Truva atı, bu kez, mandacılık olarak karşımıza çıktı. Güçsüzlük, takatsizlik, yetersizlik ruhiyatı olarak içimize sindi. Bu sahte maske bilincimizi o kadar köreltmiştir ki, Afrika’da, uzak Asya’da, Sibirya’da Amerika kıtasında açılan Türk okullarını göremiyoruz. Avrupa’da yakılma pahasına varoluşunu sebatla sürdüren Türkleri, Arapları fark etmiyoruz. Gönüllü Türk kuruluşlarının Endonezya’da, Pakistan’da, Afrika’da mazlum, mahzun, miskin ve yoksul insanlara ulaştırdığı sağlık, gıda, barınma yardımını kendimiz için bir güven kaynağı olarak algılamıyoruz. Filistinlilerin ölümüne süren bir yüzyıllık direnişinin ne kadar onurlu bir misal olduğunu fark edemiyoruz. Bu Truva atı heyulası hala aramızda dolaşmaktadır. Gölgesi gölgemize karışmıştır. Ayıklayamıyoruz. Her gün yeni bir söylem ve fikirle bizi aldatmaya devam ediyor.

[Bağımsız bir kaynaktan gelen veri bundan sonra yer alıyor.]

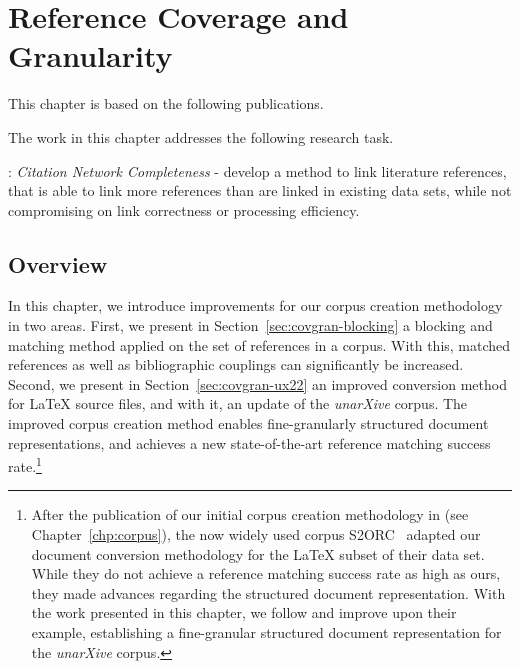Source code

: \chapter{Reference Coverage and Granularity}
\label{chp:covgran}

This chapter is based on the following publications.
\begin{infobox-pub}
\end{infobox-pub}

\begin{infobox-pub}
\end{infobox-pub}

The work in this chapter addresses the following research task.

\begin{rtlist}
    \item[\rtmark{2}:] \textit{Citation Network Completeness} - develop a method to link literature references, that is able to link more references than are linked in existing data sets, while not compromising on link correctness or processing efficiency.
\end{rtlist}

\section{Overview}
In this chapter, we introduce improvements for our corpus creation methodology in two areas.
First, we present in Section~\ref{sec:covgran-blocking} a blocking and matching method applied on the set of references in a corpus. With this, matched references as well as bibliographic couplings can significantly be increased. %
Second, we present in Section~\ref{sec:covgran-ux22} an improved conversion method for \LaTeX{} source files, and with it, an update of the \emph{unarXive} corpus. The improved corpus creation method enables fine-granularly structured document representations, and achieves a new state-of-the-art reference matching success rate.\footnote{After the publication of our initial corpus creation methodology in \cite{Saier2020} (see Chapter~\ref{chp:corpus}), the now widely used corpus S2ORC~\cite{Lo2020} adapted our document conversion methodology for the \LaTeX{} subset of their data set. While they do not achieve a reference matching success rate as high as ours, they made advances regarding the structured document representation. With the work presented in this chapter, we follow and improve upon their example, establishing a fine-granular structured document representation for the \emph{unarXive} corpus.}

Ama çok şükür, Çanakkale’de dökülen kan hemen sonra Türk İstiklal Savaşı oldu. Anadolu’da Mustafa Kemal oldu, Kazım Karabekir, Fevzi Çakmak, Sarıklı mücahit ve Mehmetçik oldu. Kahraman Maraş’ta Sütçü İmam, Erzurum’da Nene Hatun ve Gaziantep’te Şahin oldu. Bitmedi, tükenmedi. Pakistan’da Cinnah ve İkbal olarak doğdu. Çanakkale’de atalarımızın döktüğü kan şimdi Azerbaycan’da, Irak’ta, Çeçenistan’da, Gazze’de, Filistin’de, Bosna’da, Afganistan’da, Afrika’da direniş oldu. Mücahit oldu. Truva atı olarak gölgesi üstümüzde dolaşan emperyalizme karşı hilal oldu, yıldız oldu. Bu savaşın şehitlerini, gazilerini rahmetle hatırlıyor. Onların hatırasını yaşatma inancını benden eksik etmemesini, yüce Rabbimden diliyorum.